それから何時間かかけてこの世界の事を説明してもらった。
既に説明されている事を省くと、
まずこの世界には大きく括ると5ヶ国存在する。
今俺らがいる所は東に当たる。
東のアミスコーリアット
西のマフォール
南のエールニカ
北のダスコール
これらの国は地図で表すと4ヶ国とも端っこにある。
そしてもう一つ。魔王の国。ゲヘナ。
魔王の国の近くをゲヘナエリアとも呼ぶらしい。
中央に魔王の国があるとそこを通らなくてはいけないと思われるが、それは違う。
ちゃんと道は整備されている見たいだ。ただすっごく遠回りになるらしい。
真ん中を突っ切るのもいいらしいが危険が伴う。なんなら死に相当するらしい。
多分俺には関係ないんだがエリーを守りながらって結構辛いと思うんだよね。
まぁ行くならそこはなんとかするけれども。


「という感じで5ヶ国がこの世界の国になります。」


「その中でレベッカさんが行ったことある国ってどこになるのかな?」


「そうですね。全てですかね。」


「マジか」


「マジです。」


「ゲヘナにも行ったことあるってことだよね?」


「行ったことがあると言われればそうですね。
ただ私の場合行ったとしても遠征っという名目でなりますが。」


「あぁなるほど。任務でなんですね。」


「はいそうなります。」


「なるほど。とりあえず聞いたところによると近場に国があるのはアミスコーリアットだけになるんですね。」


「はい。」


「まずは近場からせめた方がいいかもなんだけどなんだろう。ここはあえて違う国に行ってみたいんだよなぁ。
レベッカさんのオススメはどこになりますか?あ、アミスコーリアット以外で。」


「そうですね。旅をするだけというならば、西のマフォールなんかはどうでしょうか。
あそこは男性が好きそうな浪漫と言えるようなものもあれば、
街並みも大分綺麗ですよ。夜景を楽しみながらのお酒も悪くない所です。」


「なるほど。レベッカさんが行きたいということは分かりました。
じゃあそこにしましょう。」


「い、いえ私が行きたいのはそうですが...」


あ、レベッカが俯いてしまった。一瞬頬を赤らめていた気がしたけど。

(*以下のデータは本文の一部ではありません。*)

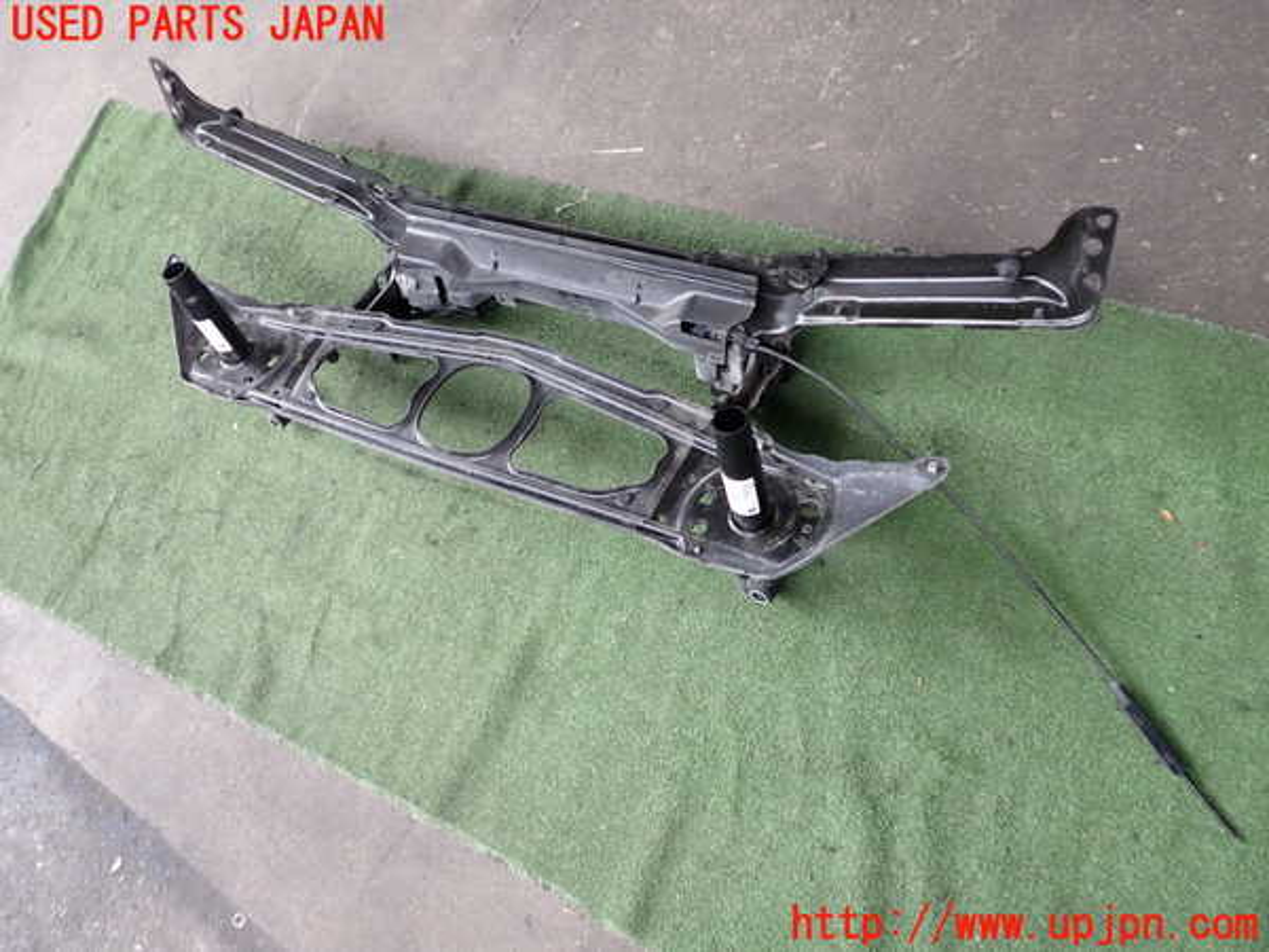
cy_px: 476
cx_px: 634
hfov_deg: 60.0
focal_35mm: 30
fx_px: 1100
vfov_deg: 46.8
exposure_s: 1/125
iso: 200
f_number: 2.3
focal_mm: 5.4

まぁいいか。


「じゃあ明後日は西に旅をしましょう。エリーもそれでいいかな?」


「いいわよ。」


「それでは私は一度宮廷に戻ります。ご緩りとお休みなさっていて下さい。」


「わかりました。それではお願いいします。」


「はい。」


そういうとレベッカは部屋から出た。
そしてレベッカが2日後に戻ってくる間、俺とエリーは一日中ゴロゴロしていた。
魔物狩りでもしてろって?いやいや、この前ほぼ壊滅させてやることないんだって。
なのでイチャイチャしてまーす。
そして戻ってくる2日後。レベッカにイチャイチャを見られて殺され掛けたのはいい思い出。
まぁ今後もこのイチャイチャはなくならないと思うのでレベッカにも慣れて頂かないと困るのだ。


そして2日後の今日。俺たちは西に向けて旅に出る。